Eventually the business picked up speed; the New York Post writing about Sam and his father’s successful equestrian fashion business. Edelman actually met his soon to be lifelong partner and wife, Libby, at one of the shows he and his father attended. 

One day, Ralph Lauren called and asked Edelman and his father to make shoes for his upcoming show, blossoming a partnership that set up Ralph Lauren to be what it is today. 

After a few years, the partnership ended. Edelman found himself in a place he had never been before: broke. “I really didn’t know what to do,” Edelman recalls, “I was always privileged, but I was 25 and broke.” Libby, Edelman’s wife and former style editor of Seventeen Magazine, stood by him through the hard times, even giving him $20 to get through the day when he had nothing. 

Desperate, Edelman finds himself on 55th and Park in a phone booth, and called his best friend Kenny, begging him to put in a good word for him at one of the shoe companies that Kenny had connections to.

“If you’re going to work for anyone in the shoe business, you’re going to work for me,” Kenny told him.

Kenny, now known as Kenneth Cole, started Kenneth Cole with Sam by his side. They rented 3 trailers by tricking the city of New York into thinking they were making a movie, and started what Edelman recalls as “the original popup,” selling shoes out of the trailers.

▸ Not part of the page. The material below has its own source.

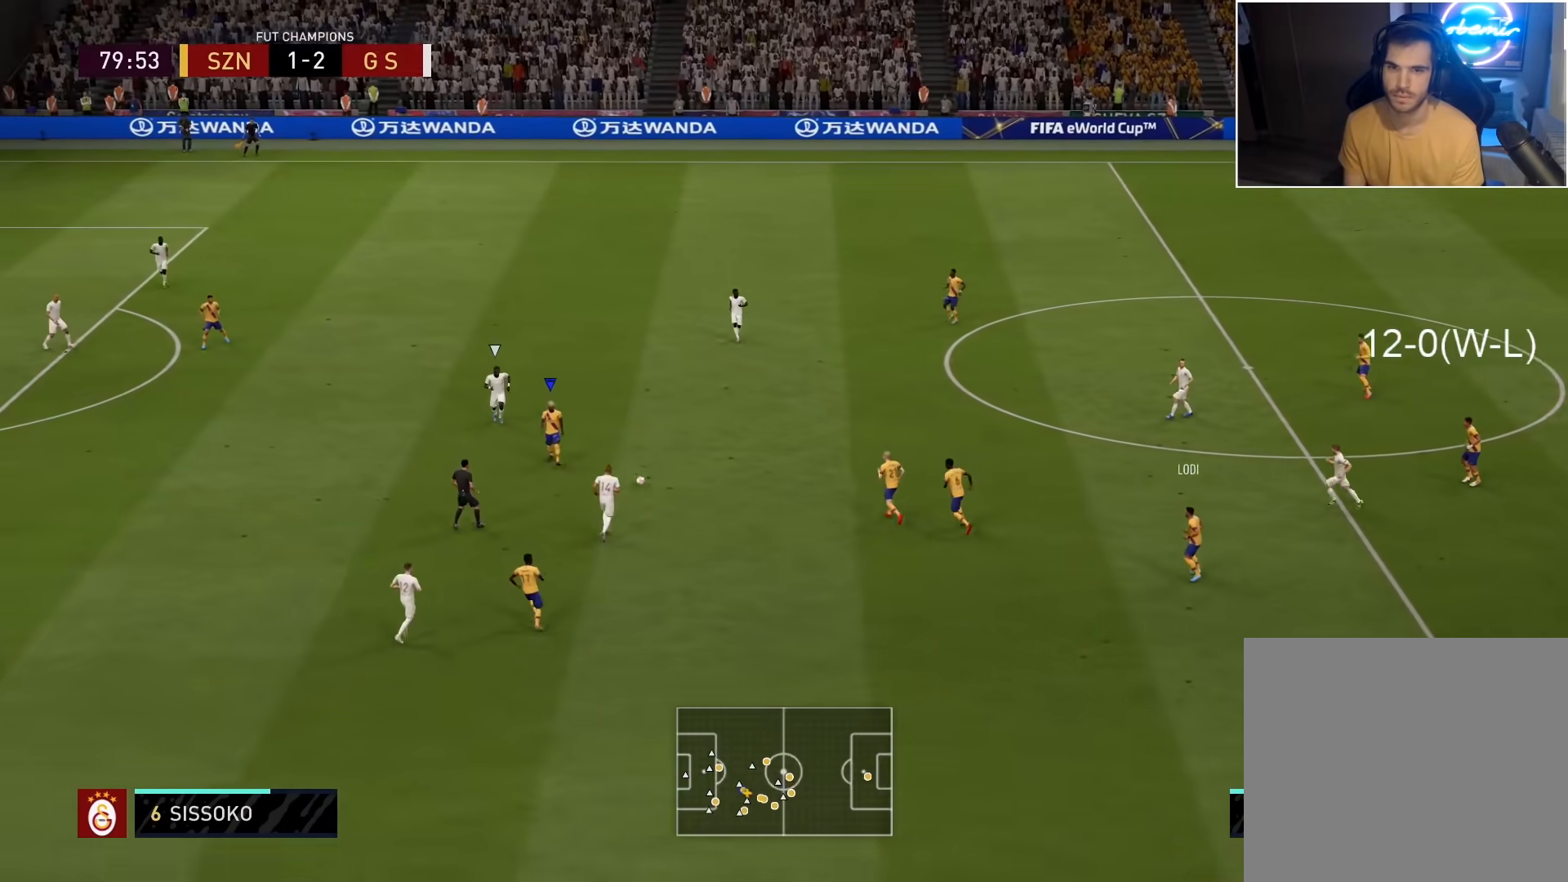
{"buttons": [], "left_stick": "center", "right_stick": "center", "events": [[33, "CROSS", "down"], [83, "CROSS", "up"], [333, "left_stick", "center"]]}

Over the years, many opportunities came his way, including taking over the shoe department at Esprit. While he was there the company skyrocketed to what would be worth an estimated $350 million today. He even came across offers from Macy’s and invitations back to Kenneth Cole. He knew he couldn’t take them. It was time for him to go his own way.

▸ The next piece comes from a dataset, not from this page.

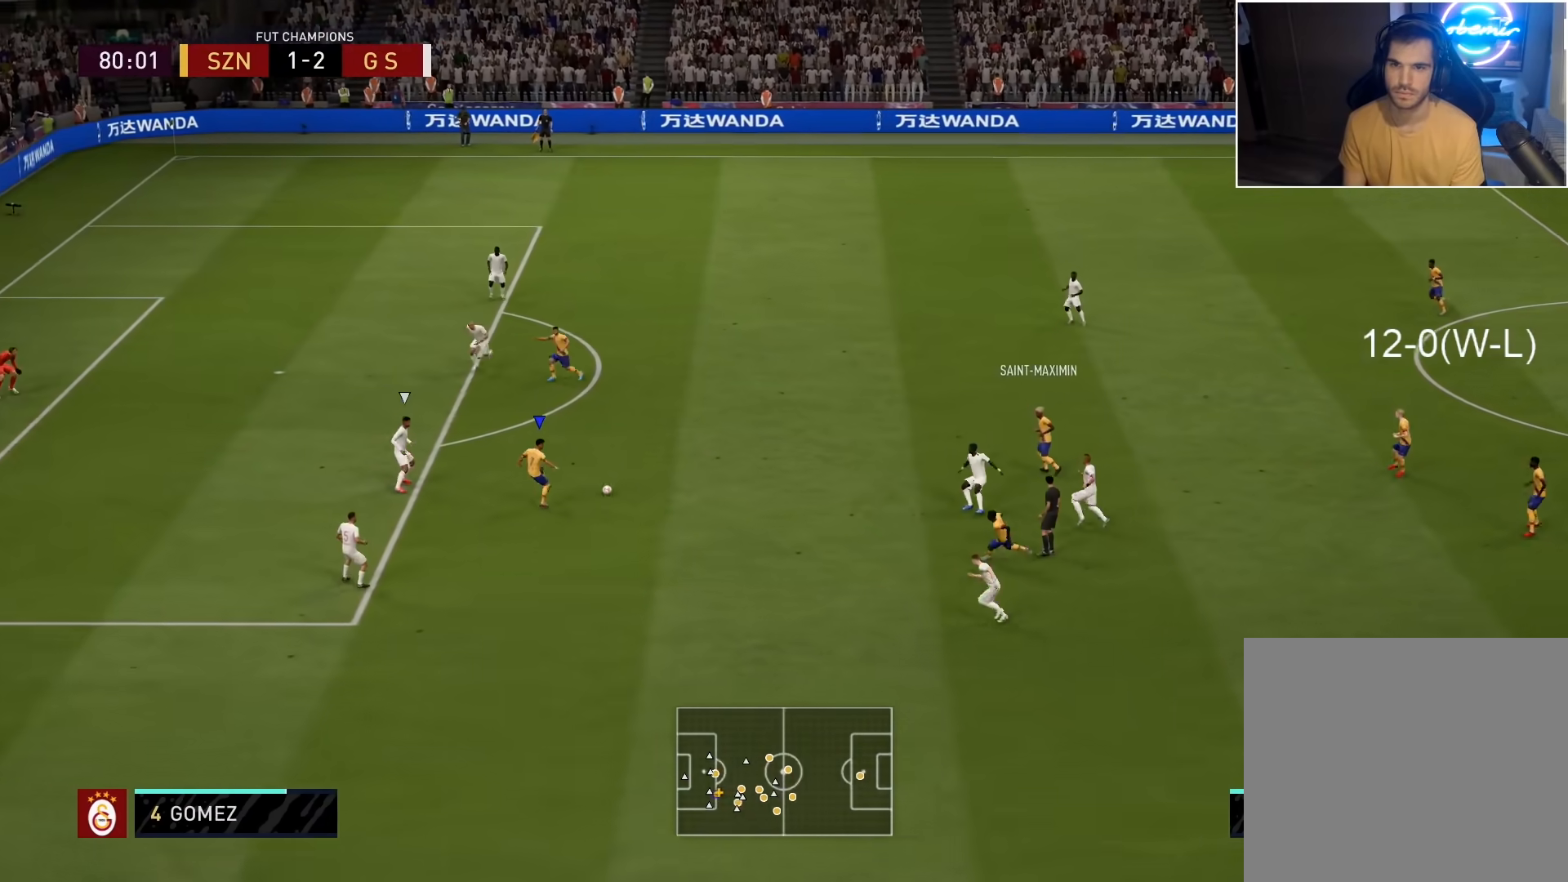
{"buttons": [], "left_stick": "up", "right_stick": "center", "events": [[167, "left_stick", "up-left"], [367, "left_stick", "up"]]}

Edelman returned to his land of inspiration, Europe, and came up with the idea for his collaboration with his wife, Sam and Libby. They didn’t have the finances, and sold literally everything except their house, even the backyard.

Libby is the partner Edelman could never have dreamed of. When speaking about her, he says, “Sometimes you just know. It’s why they write movies about it.” His chosen words to describe her? Agendaless, talented and pure. 

The shoe empire that Edelman has built has many keys to success. He’s kept the same formula for business since day one, which remains the foundation for his everyday workplace. 

Edelman accepts about 18 interns to his program, allowing them to do whatever they want that summer, ranging from coming into the office and giving it all you’ve got to skipping out and leaving to explore New York City. Everyone chooses the first option, he says.

Sam Edelman looks for loving designers, curious students and some prior experience in less glamorous positions, whether it may be working retail, in a restaurant or helping out the family business.

His brand is moving in a more digital direction, Edelman touching upon the importance of influencer relationships and the need to “keep up the excitement” with the customer. “Sometimes you have to say no when someone asks you to make the same thing over and over again,” he says. 

A man of risks and learning from his struggles, Edelman says this to young designers who are too afraid to take that leap out from under the safety blanket, “Risk is everything.”

I asked Edelman what his biggest success was, to which he replied, “My single greatest success has been being married for 40 years. And three children, three amazing grandchildren.”

As far as the business goes, he said, “I would say initially, my biggest success was taking Sam and Libby public in 1991 with an evaluation of $45 million. But it isn’t. My biggest business success has been running Sam Edelman, and building it for over the last 13, 14 years.”

The keys to the fashion industry according to Sam Edelman? “Heart, talent and intuition.”